We first met the lovable and fallible narrator Robert Merivel — physician, courtier and beloved of Charles II — in Rose Tremain’s award-winning Restoration. This follow-up starts 15 years later in 1683. Merivel is 56. Still the warm-hearted rogue, he looks back with nostalgia and forward with despair.
Having prospered in life only because “I had a talent to amuse the King of England”, Merivel is obsessed with mortality; friends are dead or failing, his trusted manservant is decaying in body and mind and the country is in a parlous state, the ageing king ruling without a parliament. Merivel's comfortable state is the result of an earlier quid pro quo: Charles would give him Bidnold Manor on condition that Merivel weds the King’s mistress to preserve her good name. Merivel breaks his word by consummating the marriage and is banished from his estate. Now, back in favour, he is living in Bidnold with his daughter Margaret. She goes to Devon, leaving him alone and low. With the King’s blessing he moves to Versailles. Unable to get an audience with King Louis, starving and homeless, he is rescued by the lovely sex-starved botanist Louise de Flamanville. When he is threatened by her husband, a homosexual Swiss guardsman, Merivel returns home with a caged bear he names Clarendon, after a former advisor to the King, to find his beloved daughter dying of typhoid. He nurses her back to health but when she is accepted at court he fears the king will ravish her. Unable to cure an old lover of cancer, only laughter and the comfort of another old mistress can cure his sadness.
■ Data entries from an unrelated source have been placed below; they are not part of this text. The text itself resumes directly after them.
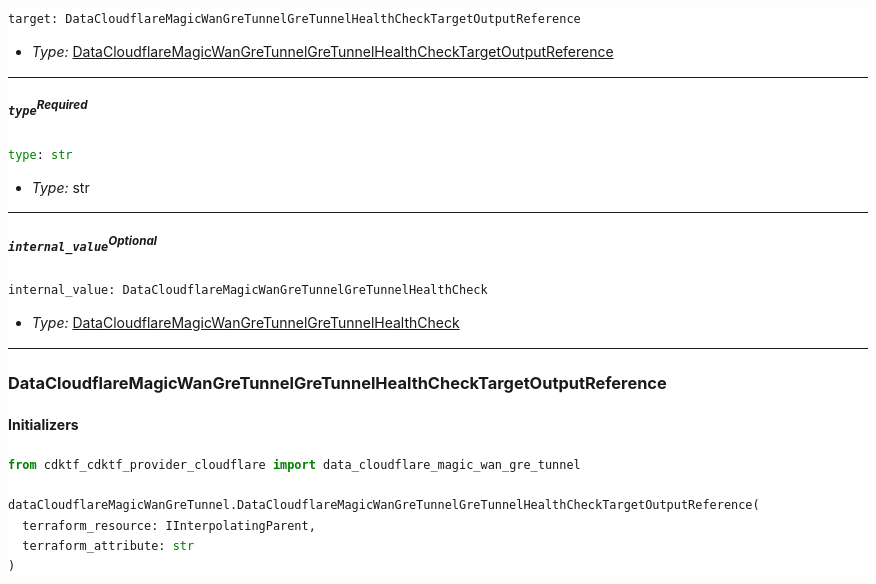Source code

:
 ```python
target: DataCloudflareMagicWanGreTunnelGreTunnelHealthCheckTargetOutputReference
```

- *Type:* <a href="#@cdktf/provider-cloudflare.dataCloudflareMagicWanGreTunnel.DataCloudflareMagicWanGreTunnelGreTunnelHealthCheckTargetOutputReference">DataCloudflareMagicWanGreTunnelGreTunnelHealthCheckTargetOutputReference</a>

---

##### `type`<sup>Required</sup> <a name="type" id="@cdktf/provider-cloudflare.dataCloudflareMagicWanGreTunnel.DataCloudflareMagicWanGreTunnelGreTunnelHealthCheckOutputReference.property.type"></a>

```python
type: str
```

- *Type:* str

---

##### `internal_value`<sup>Optional</sup> <a name="internal_value" id="@cdktf/provider-cloudflare.dataCloudflareMagicWanGreTunnel.DataCloudflareMagicWanGreTunnelGreTunnelHealthCheckOutputReference.property.internalValue"></a>

```python
internal_value: DataCloudflareMagicWanGreTunnelGreTunnelHealthCheck
```

- *Type:* <a href="#@cdktf/provider-cloudflare.dataCloudflareMagicWanGreTunnel.DataCloudflareMagicWanGreTunnelGreTunnelHealthCheck">DataCloudflareMagicWanGreTunnelGreTunnelHealthCheck</a>

---


### DataCloudflareMagicWanGreTunnelGreTunnelHealthCheckTargetOutputReference <a name="DataCloudflareMagicWanGreTunnelGreTunnelHealthCheckTargetOutputReference" id="@cdktf/provider-cloudflare.dataCloudflareMagicWanGreTunnel.DataCloudflareMagicWanGreTunnelGreTunnelHealthCheckTargetOutputReference"></a>

#### Initializers <a name="Initializers" id="@cdktf/provider-cloudflare.dataCloudflareMagicWanGreTunnel.DataCloudflareMagicWanGreTunnelGreTunnelHealthCheckTargetOutputReference.Initializer"></a>

```python
from cdktf_cdktf_provider_cloudflare import data_cloudflare_magic_wan_gre_tunnel

dataCloudflareMagicWanGreTunnel.DataCloudflareMagicWanGreTunnelGreTunnelHealthCheckTargetOutputReference(
  terraform_resource: IInterpolatingParent,
  terraform_attribute: str
)
```
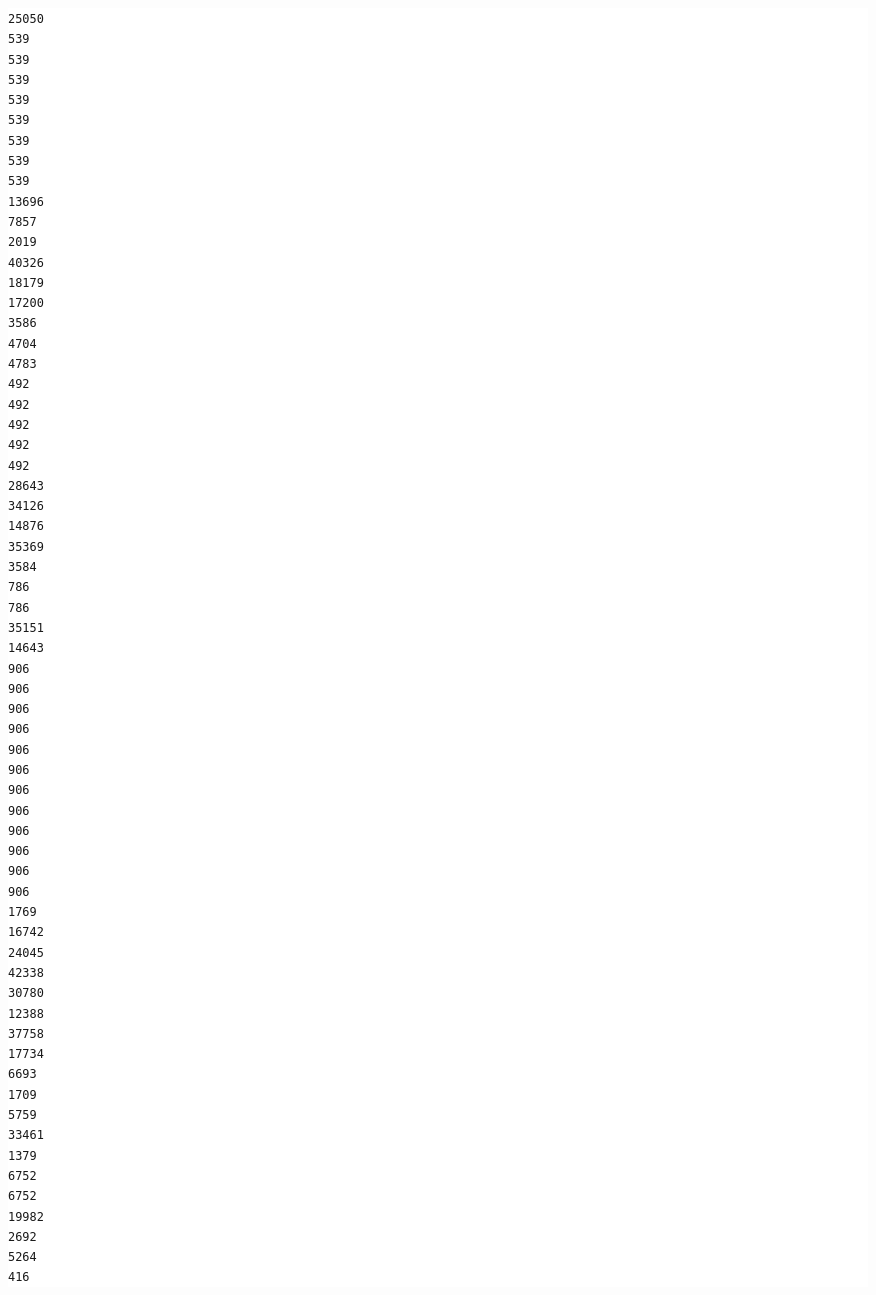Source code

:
 ```
25050
539
539
539
539
539
539
539
539
13696
7857
2019
40326
18179
17200
3586
4704
4783
492
492
492
492
492
28643
34126
14876
35369
3584
786
786
35151
14643
906
906
906
906
906
906
906
906
906
906
906
906
1769
16742
24045
42338
30780
12388
37758
17734
6693
1709
5759
33461
1379
6752
6752
19982
2692
5264
416
```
Tremain gives us an exuberant picture of the age. Its rich fabrics, foppish clothes, food, amusements and love-making are laid before us as mistresses, and courtiers disport themselves in lavish scenes, whores make themselves available in carriages, the poor suffer in a pauper’s hospital and the plague is part of life. Merivel is indeed a man of his time, shaped by attitudes, morals, beliefs of the period, all conveyed through the language of Pepys, the Earl of Rochester and Pope.